Au départ, la pensée est une grosse nébuleuse, quelque chose de très vague et très flou. La parole va permettre à la pensée de se structurer. C’est lorsqu’elle passe par ce vecteur que la pensée prend un ordre linéaire, et du sens chronologique, du raisonnement et de l’articulation. Et tout cela ne se fait pas du jour au lendemain, pour oser quitter l’immédiat. Les enfants sont dans l’immédiat, le tout de suite, le maintenant. C’est beaucoup plus grave quand ils le sont encore au collège. Et je peux vous dire qu’en ce moment, ils le sont encore et c’est très embêtant. Pour moi, il n’y a pas de dynamique de la pensée. Par absence de dynamique de la pensée, je veux dire que c’est une pensée qui est ici, maintenant, tout de suite. Quand je leur demande : « Qu’est-ce que vous avez fait hier ? », pour eux c’est terminé, cela n’a plus d’intérêt. Demain ? On verra plus tard. C’est quand même assez frappant et inquiétant de voir ce phénomène. Ils n’ont pas cette mobilité de la pensée qui les fait aller dans le temps, dans l’espace, d’une époque à une autre. Il y a aussi le zapping qui court-circuite et déstructure le message bien souvent. Et ces enfants n’ont pas l’habitude de penser pour « dire l’absent », celui qui n’est pas là. Évidemment, les enfants qui, à la maison, peuvent parler et poser des questions, recevoir des réponses et dialoguer, ont un atout supplémentaire. Cette mobilité de pensée est indispensable pour pouvoir lire. On ne peut pas lire et prendre du plaisir à la lecture si la pensée est immobile et statique, si les mots restent des mots et n’ont pas derrière un sens, une image, une représentation mentale. J’ai eu des exemples d’élèves en collège pour qui le mot restait le mot. Quand je leur disais : « Que veut dire ce mot ? », l’élève avait une véritable difficulté pour essayer de trouver ce que pouvait être, en contexte, ce mot. Je pensais à un mot, l’éléphant.

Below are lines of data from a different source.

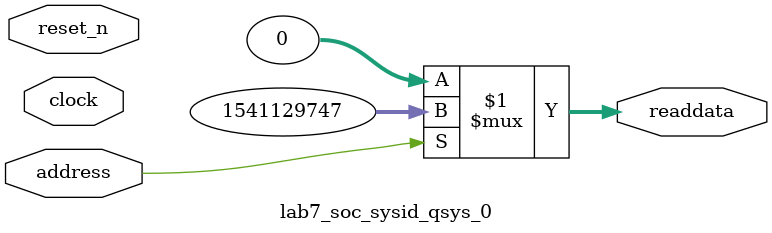
<source format=v>



// synthesis translate_off
`timescale 1ns / 1ps
// synthesis translate_on

// turn off superfluous verilog processor warnings 
// altera message_level Level1 
// altera message_off 10034 10035 10036 10037 10230 10240 10030 

module lab7_soc_sysid_qsys_0 (
               // inputs:
                address,
                clock,
                reset_n,

               // outputs:
                readdata
             )
;

  output  [ 31: 0] readdata;
  input            address;
  input            clock;
  input            reset_n;

  wire    [ 31: 0] readdata;
  //control_slave, which is an e_avalon_slave
  assign readdata = address ? 1541129747 : 0;

endmodule



</source>
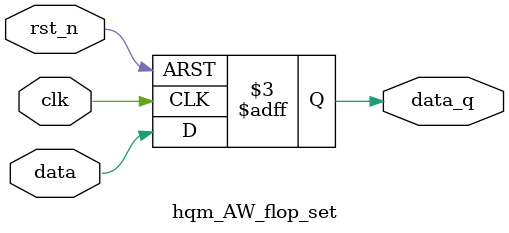
<source format=sv>

module hqm_AW_flop_set (
         input  logic       clk
        ,input  logic       rst_n
        ,input  logic       data

        ,output logic       data_q
);

//-----------------------------------------------------------------------------------------------------

always_ff @(posedge clk or negedge rst_n) if (~rst_n) data_q <= '1; else data_q <= data;

endmodule // AW_flop_set


</source>
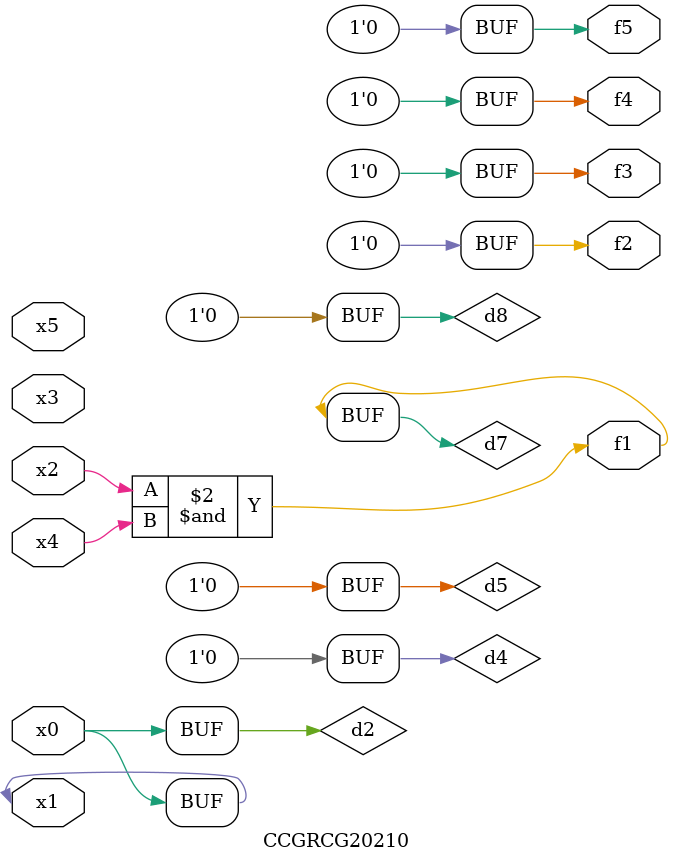
<source format=v>
module CCGRCG20210(
	input x0, x1, x2, x3, x4, x5,
	output f1, f2, f3, f4, f5
);

	wire d1, d2, d3, d4, d5, d6, d7, d8, d9;

	nand (d1, x1);
	buf (d2, x0, x1);
	nand (d3, x2, x4);
	and (d4, d1, d2);
	and (d5, d1, d2);
	nand (d6, d1, d3);
	not (d7, d3);
	xor (d8, d5);
	nor (d9, d5, d6);
	assign f1 = d7;
	assign f2 = d8;
	assign f3 = d8;
	assign f4 = d8;
	assign f5 = d8;
endmodule

</source>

L’éléphant, au départ, pour l’élève (en 3e) était un mot écrit, et après seulement l’éléphant avait quatre pattes, était gros… On peut aussi aller bien plus loin avec un éléphant : il vit à tel endroit, fait telle chose… Mais les enfants ne le voyaient pas. On a beaucoup d’enfants qui sont dans l’immobilité de l’image, et non dans la mobilité de l’image mentale. Alors, pour lire et donner du sens à ce qu’on lit, cela pose évidemment problème.